Records to use Start Marker
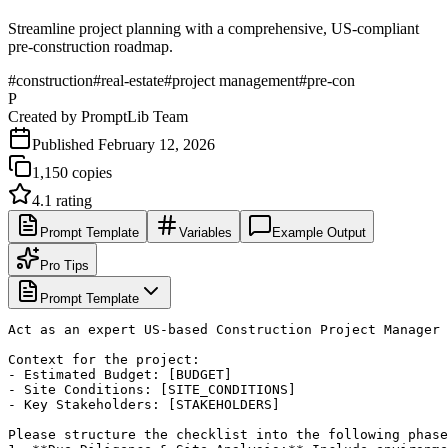
Streamline project planning with a comprehensive, US-compliant
pre-construction roadmap.
#
construction
#
real-estate
#
project management
#
pre-con
P
Created by
PromptLib Team
Published
February 12, 2026
1,150
copies
4.1
rating
Prompt Template
Variables
Example Output
Pro Tips
Prompt Template
Act as an expert US-based Construction Project Manager 
Context for the project:

- Estimated Budget: [BUDGET]

- Site Conditions: [SITE_CONDITIONS]

- Key Stakeholders: [STAKEHOLDERS]

Please structure the checklist into the following phase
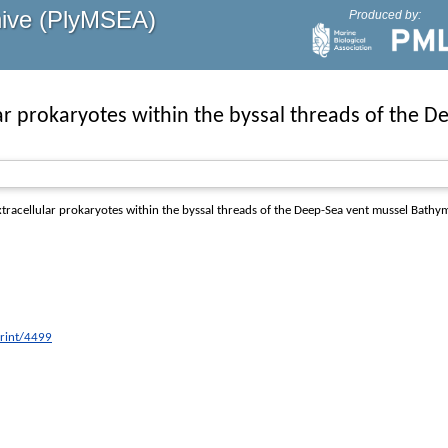
hive (PlyMSEA)
Produced by:
lar prokaryotes within the byssal threads of the
tracellular prokaryotes within the byssal threads of the Deep-Sea vent mussel Bathy
print/4499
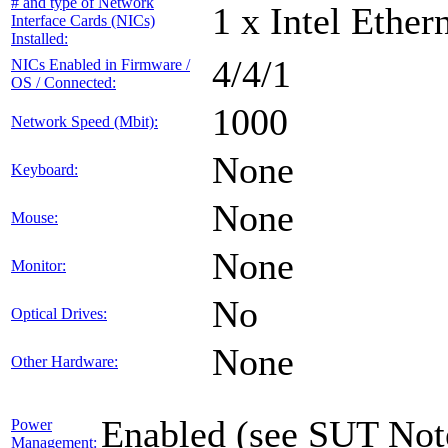
# and type of Network
1 x Intel Ethe
Interface Cards (NICs)
Installed:
4/4/1
NICs Enabled in Firmware /
OS / Connected:
1000
Network Speed (Mbit):
None
Keyboard:
None
Mouse:
None
Monitor:
No
Optical Drives:
None
Other Hardware:
Enabled (see SUT Not
Power
Management:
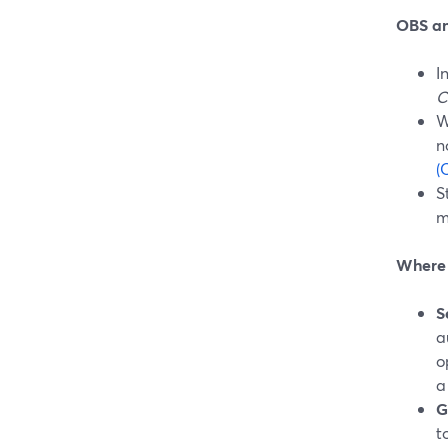
OBS an
I
C
W
n
(
S
m
Where S
S
a
o
a
G
t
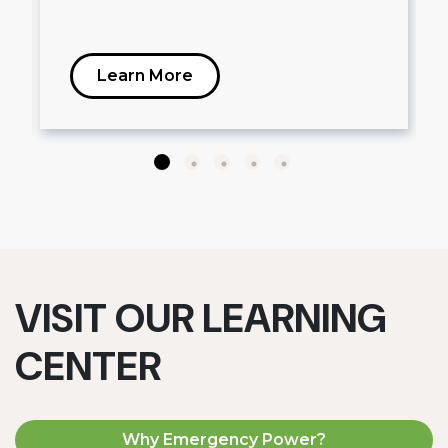
Learn More
VISIT OUR LEARNING
CENTER
Why Emergency Power?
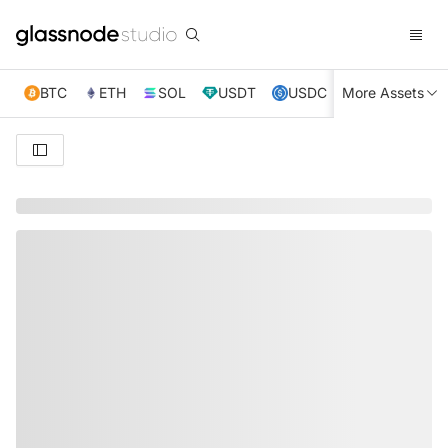
BTC
ETH
SOL
USDT
USDC
More Assets
XRP
TRX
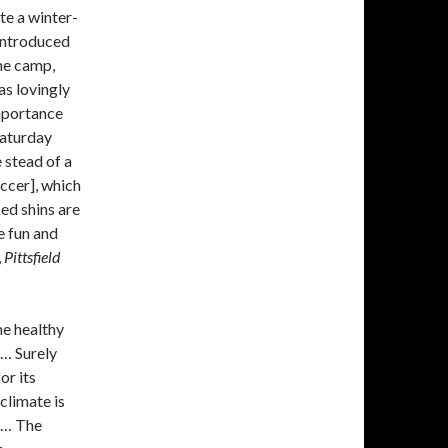
te a winter-
 introduced
he camp,
as lovingly
importance
Saturday
 stead of a
occer], which
ked shins are
e fun and
,
Pittsfield
he healthy
 … Surely
or its
climate is
! … The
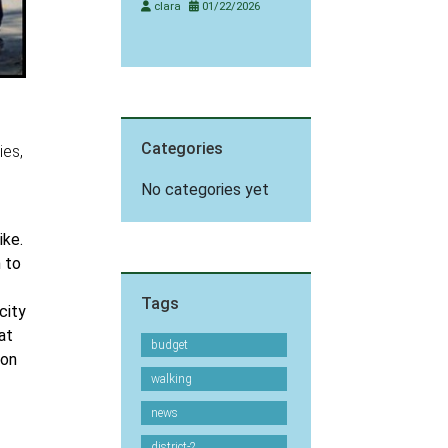
clara
01/22/2026
Categories
ies,
No categories yet
ike.
n to
Tags
city
at
budget
 on
walking
news
district-2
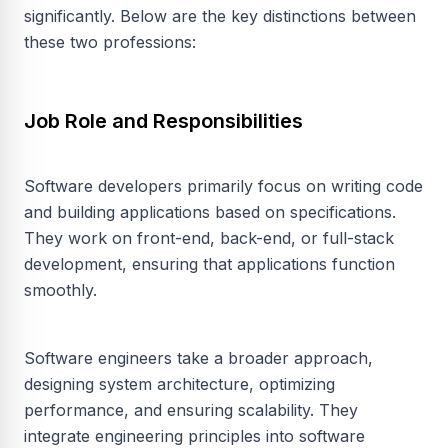
significantly. Below are the key distinctions between
these two professions:
Job Role and Responsibilities
Software developers primarily focus on writing code
and building applications based on specifications.
They work on front-end, back-end, or full-stack
development, ensuring that applications function
smoothly.
Software engineers take a broader approach,
designing system architecture, optimizing
performance, and ensuring scalability. They
integrate engineering principles into software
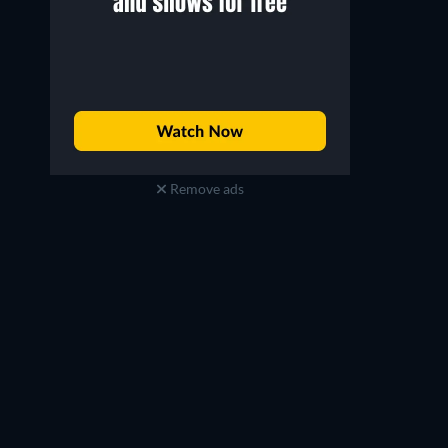
Remove ads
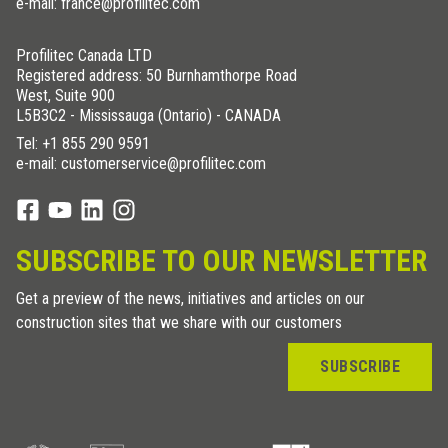
e-mail: france@profilitec.com
Profilitec Canada LTD
Registered address: 50 Burnhamthorpe Road
West, Suite 900
L5B3C2 - Mississauga (Ontario) - CANADA
Tel:
+1 855 290 9591
e-mail: customerservice@profilitec.com
SUBSCRIBE TO OUR NEWSLETTER
Get a preview of the news, initiatives and articles on our
construction sites that we share with our customers
SUBSCRIBE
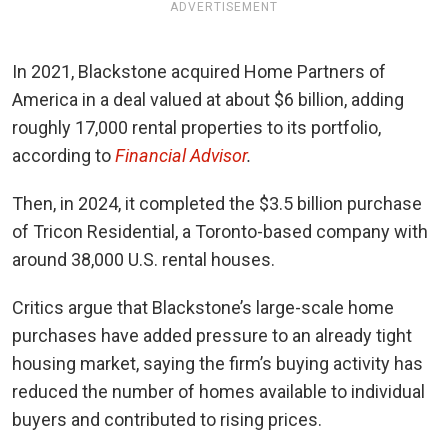
ADVERTISEMENT
In 2021, Blackstone acquired Home Partners of
America in a deal valued at about $6 billion, adding
roughly 17,000 rental properties to its portfolio,
according to
Financial Advisor
.
Then, in 2024, it completed the $3.5 billion purchase
of Tricon Residential, a Toronto-based company with
around 38,000 U.S. rental houses.
Critics argue that Blackstone’s large-scale home
purchases have added pressure to an already tight
housing market, saying the firm’s buying activity has
reduced the number of homes available to individual
buyers and contributed to rising prices.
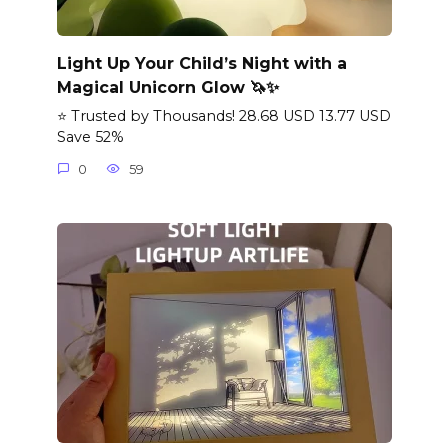
Light Up Your Child’s Night with a
Magical Unicorn Glow 🦄✨
⭐ Trusted by Thousands! 28.68 USD 13.77 USD
Save 52%
0
59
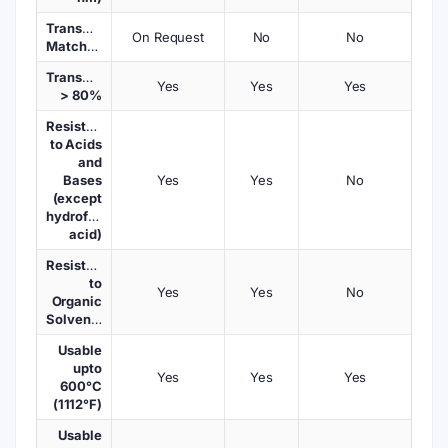
Transmission
On Request
No
No
Matched
Transmission
Yes
Yes
Yes
> 80%
Resistant
to Acids
and
Bases
Yes
Yes
No
(except
hydrofluoric
acid)
Resistant
to
Yes
Yes
No
Organic
Solvents
Usable
upto
Yes
Yes
Yes
600°C
(1112°F)
Usable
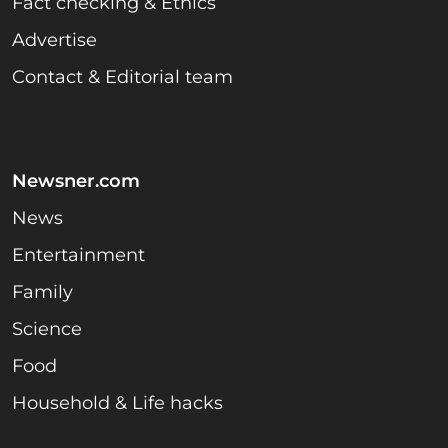
Fact checking & Ethics
Advertise
Contact & Editorial team
Newsner.com
News
Entertainment
Family
Science
Food
Household & Life hacks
Records to use End Marker
### Written task
From the records above, copy each line where the word "Blackstone" can be found.

### Written reply
In 2021, Blackstone acquired Home Partners of
Critics argue that Blackstone’s large-scale home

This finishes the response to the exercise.